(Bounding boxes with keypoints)
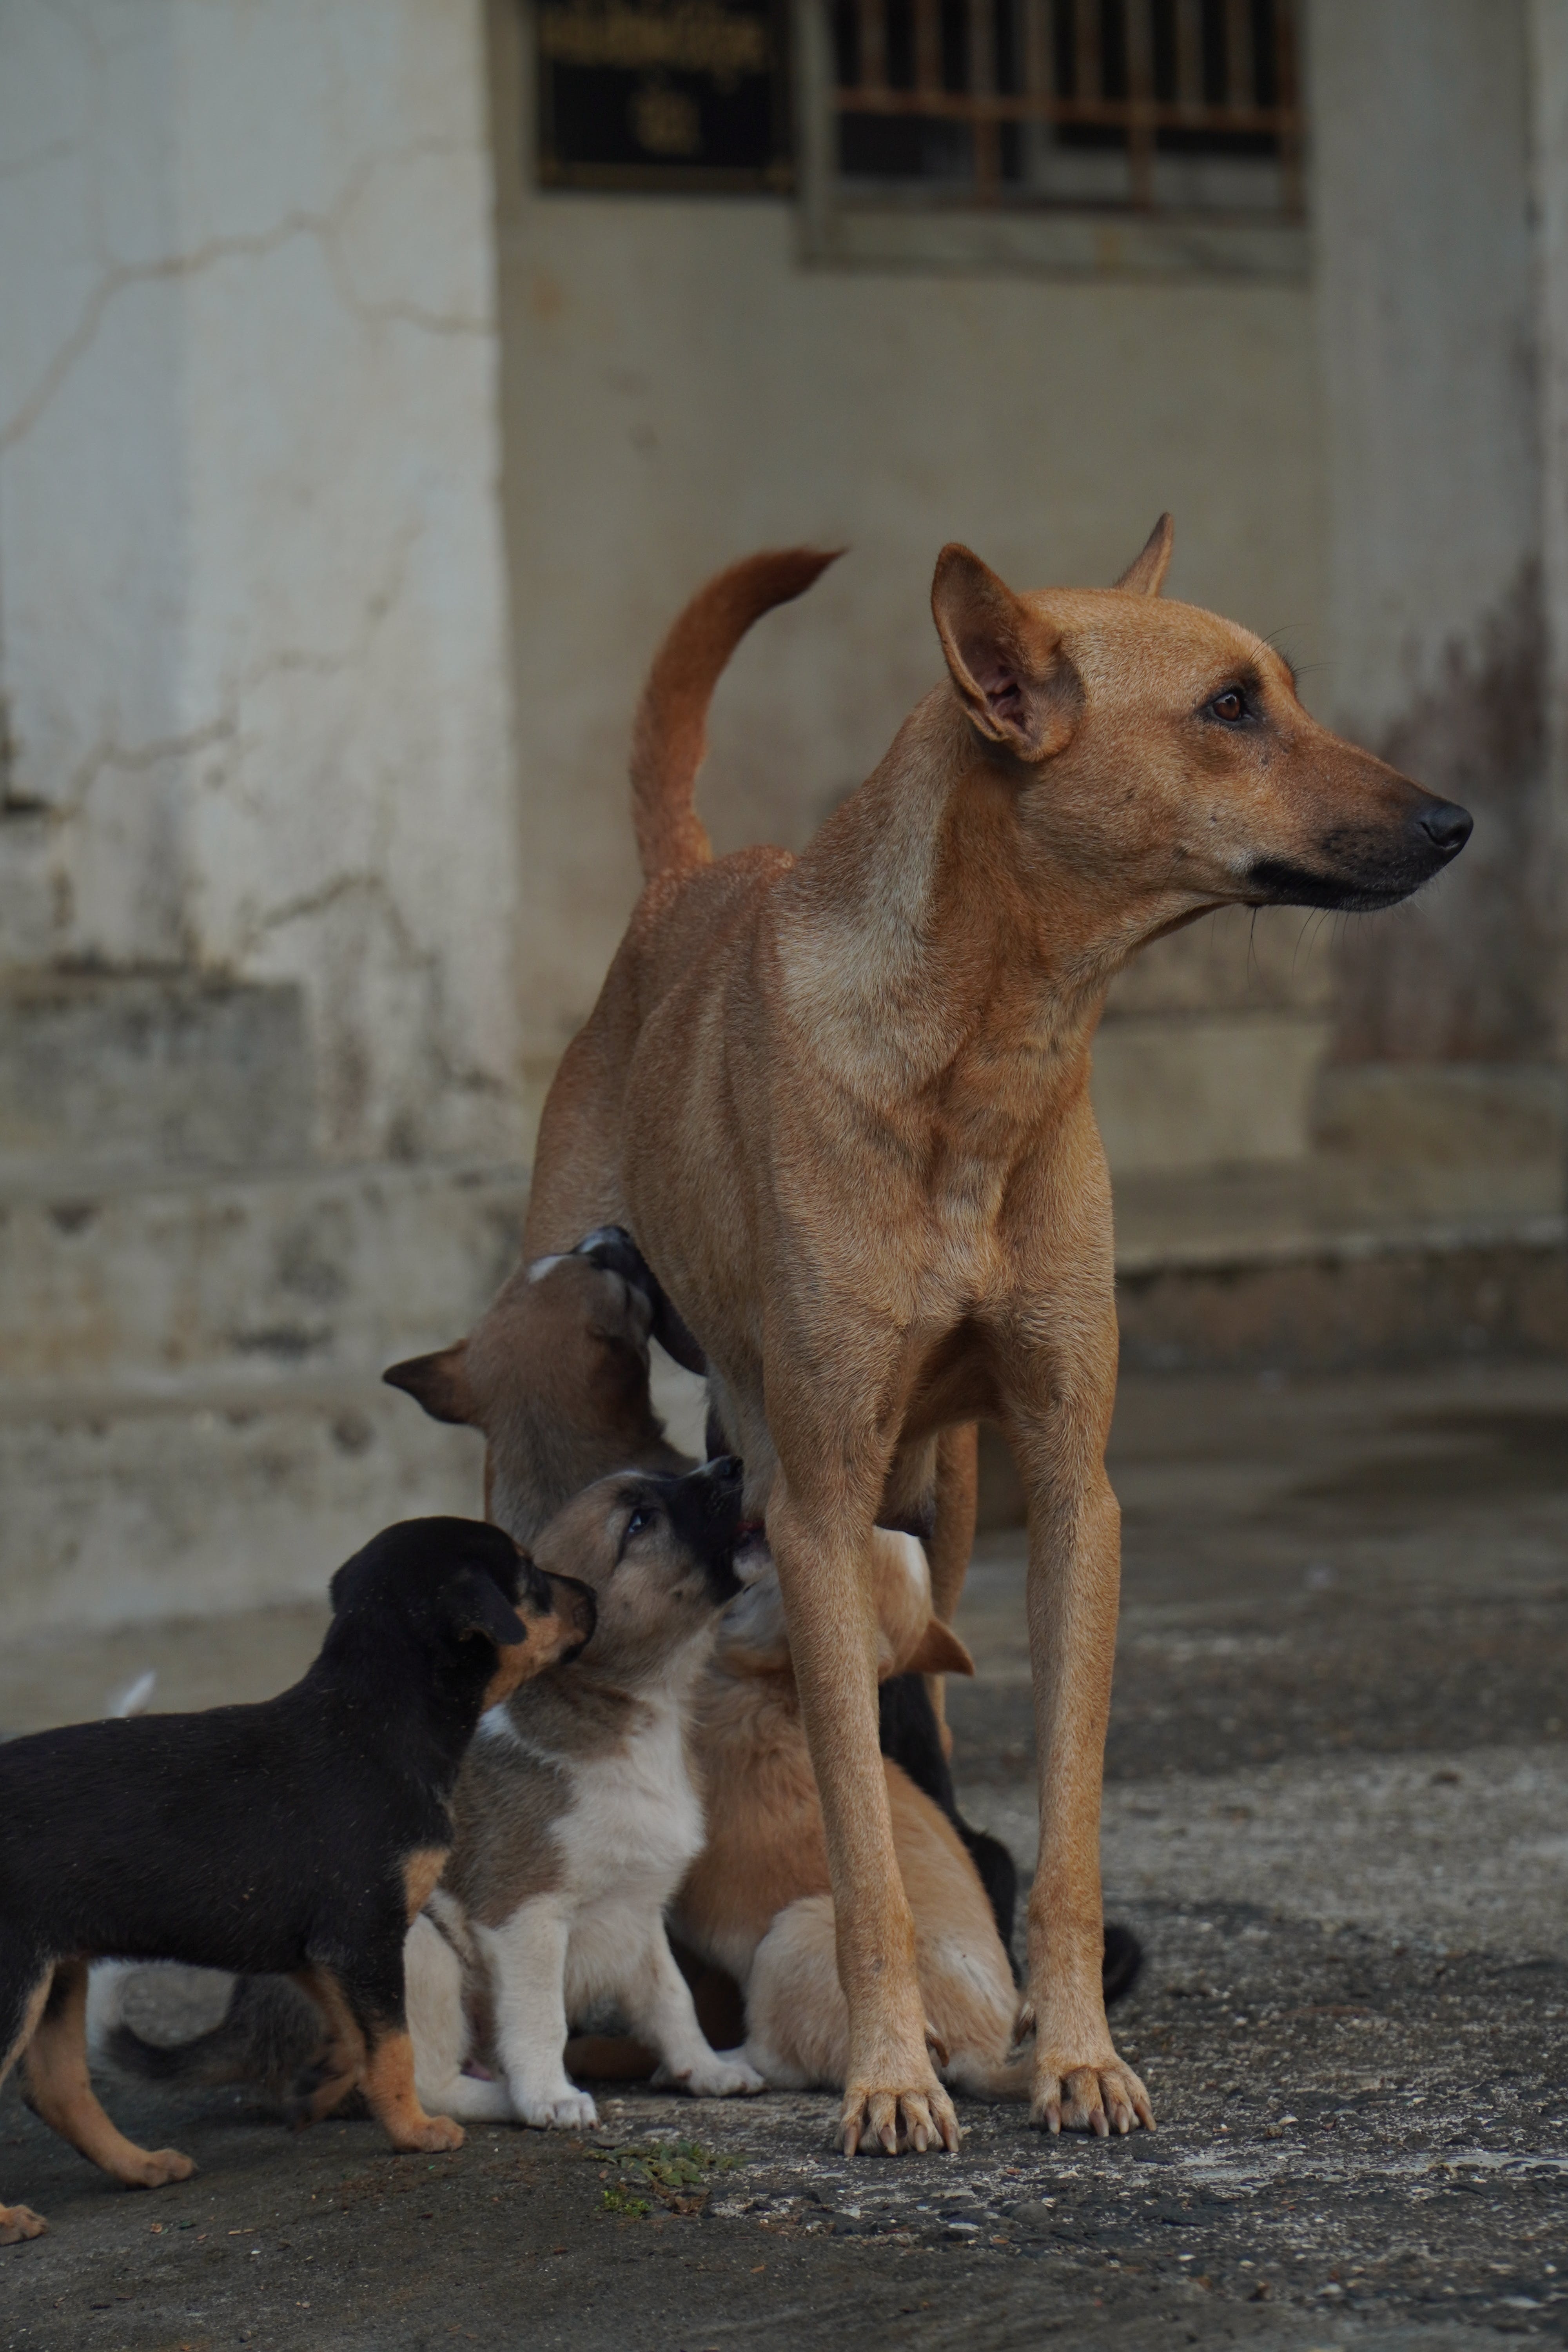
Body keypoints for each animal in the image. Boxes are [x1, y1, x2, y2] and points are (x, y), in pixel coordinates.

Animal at [0, 1505, 595, 2239]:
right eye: (532, 1577)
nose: (593, 1595)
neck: (376, 1720)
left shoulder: (319, 1953)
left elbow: (357, 2037)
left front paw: (327, 2086)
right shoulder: (364, 1934)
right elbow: (395, 2047)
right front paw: (416, 2131)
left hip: (56, 1974)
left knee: (57, 2088)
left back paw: (141, 2166)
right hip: (14, 1979)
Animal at [522, 529, 1476, 2154]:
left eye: (1279, 686)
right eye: (1230, 708)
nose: (1456, 819)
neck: (984, 1052)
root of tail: (685, 878)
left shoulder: (1067, 1492)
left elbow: (1066, 1831)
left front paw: (1074, 2053)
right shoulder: (818, 1519)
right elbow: (860, 1849)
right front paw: (889, 2073)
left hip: (944, 1491)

### PROBLEM STATEMENT
Give the entries above again word for word, without the pictures.

### SOLUTION TO THIS PROBLEM
Body keypoints for each animal in the image. Boxes are [x1, y1, x2, y2] and points are (x, y), in pixel coordinates.

Animal at [0, 1505, 595, 2239]:
right eye: (532, 1577)
nose: (593, 1595)
neck: (376, 1720)
left shoulder: (319, 1953)
left elbow: (357, 2037)
left front paw: (327, 2086)
right shoulder: (364, 1934)
right elbow: (395, 2047)
right front paw: (416, 2131)
left hip: (56, 1974)
left knee: (57, 2088)
left back paw: (141, 2166)
right hip: (14, 1979)
Animal at [522, 529, 1476, 2154]:
left eye: (1279, 686)
right eye: (1230, 708)
nose: (1456, 819)
neck: (984, 1052)
root of tail: (685, 878)
left shoulder: (1067, 1492)
left elbow: (1066, 1831)
left front paw: (1074, 2053)
right shoulder: (818, 1519)
right elbow: (860, 1849)
right front paw: (889, 2073)
left hip: (944, 1491)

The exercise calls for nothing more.